Phantom power, history and operation

The Phantom power supply was born in 1966 after Neumann, a renowned German manufacturer of microphones, presented a new series of microphones on Norwegian radio.
For compatibility reasons, the Norwegian radio required that these microphones work with an easily obtainable external power supply.
Due to the limited number of hours of the day in the winter months, the Studios used an alternative lighting system provided by a 48 Volt central power supply. This consequently became the voltage used to power the microphones.
Phantom + 48V power, which later became a standard, is available today on most mixers, amplifiers, recorders and other audio equipment.

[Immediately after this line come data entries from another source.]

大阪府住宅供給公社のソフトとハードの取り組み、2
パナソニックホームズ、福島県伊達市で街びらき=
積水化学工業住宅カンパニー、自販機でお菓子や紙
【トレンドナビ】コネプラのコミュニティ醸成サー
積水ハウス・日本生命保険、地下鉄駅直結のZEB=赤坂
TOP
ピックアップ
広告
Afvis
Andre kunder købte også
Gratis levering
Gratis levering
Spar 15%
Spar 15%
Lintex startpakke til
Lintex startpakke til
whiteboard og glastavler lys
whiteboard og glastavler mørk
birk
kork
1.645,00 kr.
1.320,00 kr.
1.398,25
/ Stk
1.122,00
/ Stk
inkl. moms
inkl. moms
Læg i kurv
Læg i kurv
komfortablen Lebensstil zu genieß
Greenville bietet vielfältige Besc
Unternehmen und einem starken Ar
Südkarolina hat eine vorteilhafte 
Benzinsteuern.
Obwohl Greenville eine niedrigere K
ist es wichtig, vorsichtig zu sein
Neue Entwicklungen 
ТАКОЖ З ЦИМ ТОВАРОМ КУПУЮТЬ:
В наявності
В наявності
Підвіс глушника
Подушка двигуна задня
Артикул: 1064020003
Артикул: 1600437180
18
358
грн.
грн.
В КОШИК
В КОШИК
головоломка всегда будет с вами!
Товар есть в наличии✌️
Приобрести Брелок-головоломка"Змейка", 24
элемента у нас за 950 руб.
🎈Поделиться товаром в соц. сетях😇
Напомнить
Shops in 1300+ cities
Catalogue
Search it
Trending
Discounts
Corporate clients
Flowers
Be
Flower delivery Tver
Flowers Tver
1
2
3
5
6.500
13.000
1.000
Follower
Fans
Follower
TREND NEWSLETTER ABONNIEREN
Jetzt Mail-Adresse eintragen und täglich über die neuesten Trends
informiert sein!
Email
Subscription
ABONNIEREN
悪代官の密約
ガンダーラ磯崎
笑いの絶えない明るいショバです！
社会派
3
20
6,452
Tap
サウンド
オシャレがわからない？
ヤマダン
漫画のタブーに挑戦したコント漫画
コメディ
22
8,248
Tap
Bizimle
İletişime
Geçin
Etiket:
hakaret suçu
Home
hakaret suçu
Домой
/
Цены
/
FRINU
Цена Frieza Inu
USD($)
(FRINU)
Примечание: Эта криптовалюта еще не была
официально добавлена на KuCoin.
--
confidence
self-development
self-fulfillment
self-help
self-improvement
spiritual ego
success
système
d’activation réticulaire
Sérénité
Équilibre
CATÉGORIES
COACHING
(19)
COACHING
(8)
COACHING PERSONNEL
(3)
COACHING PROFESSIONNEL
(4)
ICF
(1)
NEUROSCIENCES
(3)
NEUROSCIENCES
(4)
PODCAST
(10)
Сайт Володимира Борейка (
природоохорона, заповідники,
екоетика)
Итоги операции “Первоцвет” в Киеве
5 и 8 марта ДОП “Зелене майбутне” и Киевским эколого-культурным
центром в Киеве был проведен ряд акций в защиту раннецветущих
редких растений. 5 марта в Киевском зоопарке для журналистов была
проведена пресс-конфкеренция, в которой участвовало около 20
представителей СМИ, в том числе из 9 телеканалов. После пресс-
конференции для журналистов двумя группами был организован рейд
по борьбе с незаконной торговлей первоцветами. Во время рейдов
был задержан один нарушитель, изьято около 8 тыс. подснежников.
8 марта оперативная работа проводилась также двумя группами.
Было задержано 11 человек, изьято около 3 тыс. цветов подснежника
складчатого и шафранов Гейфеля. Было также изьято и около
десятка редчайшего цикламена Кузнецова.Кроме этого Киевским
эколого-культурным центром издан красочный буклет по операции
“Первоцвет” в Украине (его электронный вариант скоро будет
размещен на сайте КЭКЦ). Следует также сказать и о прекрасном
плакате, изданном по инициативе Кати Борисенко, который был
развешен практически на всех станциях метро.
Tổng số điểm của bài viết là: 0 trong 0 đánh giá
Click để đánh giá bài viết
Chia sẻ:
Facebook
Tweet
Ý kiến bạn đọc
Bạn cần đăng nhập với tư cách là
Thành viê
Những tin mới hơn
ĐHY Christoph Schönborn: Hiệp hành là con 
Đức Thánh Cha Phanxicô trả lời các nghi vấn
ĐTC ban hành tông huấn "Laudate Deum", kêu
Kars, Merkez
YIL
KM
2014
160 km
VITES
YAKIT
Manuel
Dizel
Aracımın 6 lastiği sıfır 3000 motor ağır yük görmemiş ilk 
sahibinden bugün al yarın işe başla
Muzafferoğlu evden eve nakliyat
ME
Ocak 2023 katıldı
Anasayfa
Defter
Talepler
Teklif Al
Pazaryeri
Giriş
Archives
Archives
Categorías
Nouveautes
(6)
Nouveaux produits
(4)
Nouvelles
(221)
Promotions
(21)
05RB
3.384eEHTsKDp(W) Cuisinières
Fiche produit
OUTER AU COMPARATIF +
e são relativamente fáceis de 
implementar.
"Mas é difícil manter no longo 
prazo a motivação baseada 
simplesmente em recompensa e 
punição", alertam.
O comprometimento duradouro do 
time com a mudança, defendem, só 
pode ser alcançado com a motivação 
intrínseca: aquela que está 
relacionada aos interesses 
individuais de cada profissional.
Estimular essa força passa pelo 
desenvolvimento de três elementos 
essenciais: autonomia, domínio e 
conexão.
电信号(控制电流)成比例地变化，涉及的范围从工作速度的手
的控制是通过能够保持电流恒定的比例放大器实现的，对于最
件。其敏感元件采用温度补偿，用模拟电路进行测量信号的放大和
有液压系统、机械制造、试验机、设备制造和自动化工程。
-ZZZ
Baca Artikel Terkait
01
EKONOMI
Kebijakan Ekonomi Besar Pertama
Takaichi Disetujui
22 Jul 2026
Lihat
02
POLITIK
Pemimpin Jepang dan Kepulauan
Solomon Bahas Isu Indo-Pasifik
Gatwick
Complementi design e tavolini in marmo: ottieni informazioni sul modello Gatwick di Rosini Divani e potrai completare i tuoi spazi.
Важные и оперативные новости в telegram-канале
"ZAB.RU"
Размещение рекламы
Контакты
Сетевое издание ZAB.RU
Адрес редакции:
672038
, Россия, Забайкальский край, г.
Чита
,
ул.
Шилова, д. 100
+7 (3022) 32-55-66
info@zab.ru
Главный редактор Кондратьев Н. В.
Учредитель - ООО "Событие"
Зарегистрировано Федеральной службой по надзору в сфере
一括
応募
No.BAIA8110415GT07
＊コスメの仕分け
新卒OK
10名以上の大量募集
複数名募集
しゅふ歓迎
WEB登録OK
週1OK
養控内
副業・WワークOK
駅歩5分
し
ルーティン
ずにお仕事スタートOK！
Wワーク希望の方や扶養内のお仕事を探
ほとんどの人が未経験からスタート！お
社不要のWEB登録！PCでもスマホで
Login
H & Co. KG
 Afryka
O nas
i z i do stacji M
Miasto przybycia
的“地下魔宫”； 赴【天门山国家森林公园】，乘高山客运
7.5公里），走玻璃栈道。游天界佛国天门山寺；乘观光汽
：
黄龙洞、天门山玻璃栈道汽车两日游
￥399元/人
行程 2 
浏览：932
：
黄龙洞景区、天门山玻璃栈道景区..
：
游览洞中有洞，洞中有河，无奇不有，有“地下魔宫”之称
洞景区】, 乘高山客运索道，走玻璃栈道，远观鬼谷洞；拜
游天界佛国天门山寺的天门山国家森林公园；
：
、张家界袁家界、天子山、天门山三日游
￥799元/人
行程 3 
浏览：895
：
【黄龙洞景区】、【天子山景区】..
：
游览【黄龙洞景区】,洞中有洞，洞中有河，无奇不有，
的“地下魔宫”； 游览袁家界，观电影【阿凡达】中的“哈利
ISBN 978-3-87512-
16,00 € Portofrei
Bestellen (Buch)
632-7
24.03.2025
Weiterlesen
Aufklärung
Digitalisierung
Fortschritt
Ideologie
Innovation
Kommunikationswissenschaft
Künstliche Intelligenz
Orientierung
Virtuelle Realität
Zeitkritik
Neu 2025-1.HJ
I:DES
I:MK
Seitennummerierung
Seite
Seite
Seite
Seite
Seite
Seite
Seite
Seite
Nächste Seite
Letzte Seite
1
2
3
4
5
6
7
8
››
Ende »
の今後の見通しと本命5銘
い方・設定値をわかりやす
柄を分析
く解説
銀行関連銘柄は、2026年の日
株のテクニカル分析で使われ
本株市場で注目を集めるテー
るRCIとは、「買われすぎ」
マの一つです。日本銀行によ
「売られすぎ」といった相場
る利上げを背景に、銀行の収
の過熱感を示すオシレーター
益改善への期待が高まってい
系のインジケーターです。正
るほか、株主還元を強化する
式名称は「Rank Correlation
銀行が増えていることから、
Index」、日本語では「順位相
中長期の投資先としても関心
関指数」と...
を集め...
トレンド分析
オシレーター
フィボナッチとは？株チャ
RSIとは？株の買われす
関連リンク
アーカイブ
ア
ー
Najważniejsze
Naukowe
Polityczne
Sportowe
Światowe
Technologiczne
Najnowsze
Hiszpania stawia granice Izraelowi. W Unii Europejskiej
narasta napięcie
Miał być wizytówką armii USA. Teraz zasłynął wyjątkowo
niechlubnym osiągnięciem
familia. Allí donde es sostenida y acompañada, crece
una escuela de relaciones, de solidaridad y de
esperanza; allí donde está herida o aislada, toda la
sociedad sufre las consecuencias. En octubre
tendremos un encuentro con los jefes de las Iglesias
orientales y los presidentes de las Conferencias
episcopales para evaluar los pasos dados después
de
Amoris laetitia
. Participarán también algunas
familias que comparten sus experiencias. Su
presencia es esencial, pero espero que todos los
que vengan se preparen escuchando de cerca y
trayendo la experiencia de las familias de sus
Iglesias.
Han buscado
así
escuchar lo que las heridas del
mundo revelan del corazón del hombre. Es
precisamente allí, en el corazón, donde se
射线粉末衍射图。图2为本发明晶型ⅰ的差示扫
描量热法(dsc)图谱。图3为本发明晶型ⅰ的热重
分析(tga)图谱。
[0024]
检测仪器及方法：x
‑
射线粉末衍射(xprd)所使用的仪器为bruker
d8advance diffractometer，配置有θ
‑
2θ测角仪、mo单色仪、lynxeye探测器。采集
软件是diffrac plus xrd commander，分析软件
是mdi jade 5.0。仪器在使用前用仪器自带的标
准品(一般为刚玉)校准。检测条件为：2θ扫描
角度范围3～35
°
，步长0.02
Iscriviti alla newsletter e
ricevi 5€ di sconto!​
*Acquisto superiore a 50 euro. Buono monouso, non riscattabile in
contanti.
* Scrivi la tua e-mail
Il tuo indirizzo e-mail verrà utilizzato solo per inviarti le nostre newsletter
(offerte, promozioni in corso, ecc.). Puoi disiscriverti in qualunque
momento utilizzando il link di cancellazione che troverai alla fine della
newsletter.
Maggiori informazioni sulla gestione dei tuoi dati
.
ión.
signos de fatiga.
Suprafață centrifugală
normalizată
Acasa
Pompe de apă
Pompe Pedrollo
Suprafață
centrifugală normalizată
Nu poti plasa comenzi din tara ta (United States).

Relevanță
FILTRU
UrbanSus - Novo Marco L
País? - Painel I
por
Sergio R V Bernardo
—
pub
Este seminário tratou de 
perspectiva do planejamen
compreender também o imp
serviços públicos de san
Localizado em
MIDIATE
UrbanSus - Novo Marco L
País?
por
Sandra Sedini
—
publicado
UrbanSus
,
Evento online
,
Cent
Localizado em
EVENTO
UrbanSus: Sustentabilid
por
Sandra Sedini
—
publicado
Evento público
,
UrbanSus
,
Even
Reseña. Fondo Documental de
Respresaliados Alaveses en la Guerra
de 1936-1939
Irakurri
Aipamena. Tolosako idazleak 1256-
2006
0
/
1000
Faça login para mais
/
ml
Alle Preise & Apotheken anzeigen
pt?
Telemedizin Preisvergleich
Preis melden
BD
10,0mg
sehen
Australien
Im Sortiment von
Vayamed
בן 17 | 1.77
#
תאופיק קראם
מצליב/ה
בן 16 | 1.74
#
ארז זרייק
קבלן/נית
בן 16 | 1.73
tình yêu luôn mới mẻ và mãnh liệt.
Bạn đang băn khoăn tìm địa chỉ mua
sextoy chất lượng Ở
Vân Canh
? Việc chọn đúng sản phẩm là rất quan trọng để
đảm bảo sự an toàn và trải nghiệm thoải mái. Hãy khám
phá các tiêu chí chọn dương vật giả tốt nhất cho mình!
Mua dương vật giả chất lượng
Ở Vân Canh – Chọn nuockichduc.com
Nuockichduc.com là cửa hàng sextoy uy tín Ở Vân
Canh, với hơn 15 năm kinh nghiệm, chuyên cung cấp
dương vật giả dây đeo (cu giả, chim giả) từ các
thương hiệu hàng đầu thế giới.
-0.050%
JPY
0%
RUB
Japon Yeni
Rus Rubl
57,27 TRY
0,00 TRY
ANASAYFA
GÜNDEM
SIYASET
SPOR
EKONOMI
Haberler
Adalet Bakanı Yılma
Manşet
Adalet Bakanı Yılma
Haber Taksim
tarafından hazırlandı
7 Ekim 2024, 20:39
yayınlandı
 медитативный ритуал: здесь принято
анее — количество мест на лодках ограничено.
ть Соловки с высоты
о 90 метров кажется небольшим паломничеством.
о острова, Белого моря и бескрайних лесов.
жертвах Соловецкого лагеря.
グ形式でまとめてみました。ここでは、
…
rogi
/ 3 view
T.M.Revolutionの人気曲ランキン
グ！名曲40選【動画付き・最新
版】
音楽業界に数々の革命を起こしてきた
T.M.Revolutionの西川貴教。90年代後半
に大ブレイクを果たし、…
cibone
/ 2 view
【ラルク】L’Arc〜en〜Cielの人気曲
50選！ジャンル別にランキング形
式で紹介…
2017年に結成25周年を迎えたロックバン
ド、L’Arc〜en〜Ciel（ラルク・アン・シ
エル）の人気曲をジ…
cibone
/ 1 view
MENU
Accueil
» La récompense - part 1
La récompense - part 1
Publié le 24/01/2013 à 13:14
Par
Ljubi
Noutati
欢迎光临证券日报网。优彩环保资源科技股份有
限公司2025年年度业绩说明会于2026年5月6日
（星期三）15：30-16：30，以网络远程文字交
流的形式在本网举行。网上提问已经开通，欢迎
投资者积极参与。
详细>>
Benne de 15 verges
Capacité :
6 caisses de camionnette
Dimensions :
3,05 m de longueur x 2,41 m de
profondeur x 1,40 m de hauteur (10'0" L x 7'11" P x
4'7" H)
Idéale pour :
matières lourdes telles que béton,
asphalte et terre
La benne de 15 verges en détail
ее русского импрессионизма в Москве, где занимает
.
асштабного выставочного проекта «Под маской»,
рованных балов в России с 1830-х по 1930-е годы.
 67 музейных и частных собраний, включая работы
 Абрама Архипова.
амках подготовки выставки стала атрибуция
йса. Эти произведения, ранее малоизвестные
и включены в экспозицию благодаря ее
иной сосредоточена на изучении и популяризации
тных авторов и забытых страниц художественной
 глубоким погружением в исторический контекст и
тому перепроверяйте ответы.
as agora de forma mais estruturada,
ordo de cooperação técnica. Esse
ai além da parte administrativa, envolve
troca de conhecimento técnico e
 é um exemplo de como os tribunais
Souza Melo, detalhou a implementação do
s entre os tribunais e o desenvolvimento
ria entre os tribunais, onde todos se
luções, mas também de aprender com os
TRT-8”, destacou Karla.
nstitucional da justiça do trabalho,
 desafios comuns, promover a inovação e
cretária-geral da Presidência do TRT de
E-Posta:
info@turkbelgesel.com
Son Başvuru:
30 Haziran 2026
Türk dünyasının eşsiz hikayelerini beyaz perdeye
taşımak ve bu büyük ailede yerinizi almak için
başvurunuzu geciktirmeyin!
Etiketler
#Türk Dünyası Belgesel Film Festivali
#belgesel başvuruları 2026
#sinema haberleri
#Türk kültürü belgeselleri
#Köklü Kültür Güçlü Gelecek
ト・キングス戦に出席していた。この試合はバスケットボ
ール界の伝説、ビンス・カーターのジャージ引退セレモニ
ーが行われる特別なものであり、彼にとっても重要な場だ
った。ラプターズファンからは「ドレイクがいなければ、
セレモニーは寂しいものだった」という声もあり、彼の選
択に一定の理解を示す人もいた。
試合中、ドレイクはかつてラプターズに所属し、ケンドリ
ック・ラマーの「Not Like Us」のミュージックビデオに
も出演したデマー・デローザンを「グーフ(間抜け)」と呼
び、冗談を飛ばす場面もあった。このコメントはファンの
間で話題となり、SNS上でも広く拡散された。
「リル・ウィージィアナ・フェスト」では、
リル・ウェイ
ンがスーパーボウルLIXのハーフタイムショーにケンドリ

Phantom power is, in the simplest terms, an external source for condenser microphones which need it in order to function. Phantom power is obtained by transferring DC DC power to the microphone via the 3-pin XLR connector and a microphone cable.
Although this term over time has been distorted and sometimes used improperly referring to any external power source, Phantom power is defined with the standard DIN 45 596 or IEC 268–15A

How Phantom Power Works
In a balanced connection microphone (with a 3-pin connector) the second pin is the positive, the third pin is the negative and both use the first pin as ground. This applies to condenser microphones, as these microphones do not produce electric current, unlike dynamic or ribbon microphones. A condenser microphone only modifies the voltage applied to the condenser electrodes following the trend of the sound waves that meet the microphone diaphragm.

Since condenser microphones do not create an electrical signal, it is necessary to have an external phantom power supply. One of the reasons why this external power supply method is so practical is that the dynamic or ribbon microphones connected to this power supply are not damaged. It is therefore possible to connect all three types of microphone with this power supply without worrying about the integrity of the microphone.

Types of Phantom power supply
Although the most common type of Phantom power supply is the 48 Volt (P48) one, there are two other types available: 12 Volt (P12) and 24 Volt (P24) less common than the P48 and mainly used in battery powered equipment . A common problem with battery powered equipment is that in some cases they cannot provide enough energy. There are other types of Phantom power supply that are rarely used, but P48, P24 and P12 are standard.

Problems with Phantom Power
It is safe enough to use phantom power as long as the right equipment is used with it. An unbalanced connection microphone, a high impedance microphone, or microphones not designed to be connected to Phantom power can cause damage to the power source and, rarely, to the microphone itself. Outside of these cases, phantom power can be used safely without distorting or deteriorating the sound quality.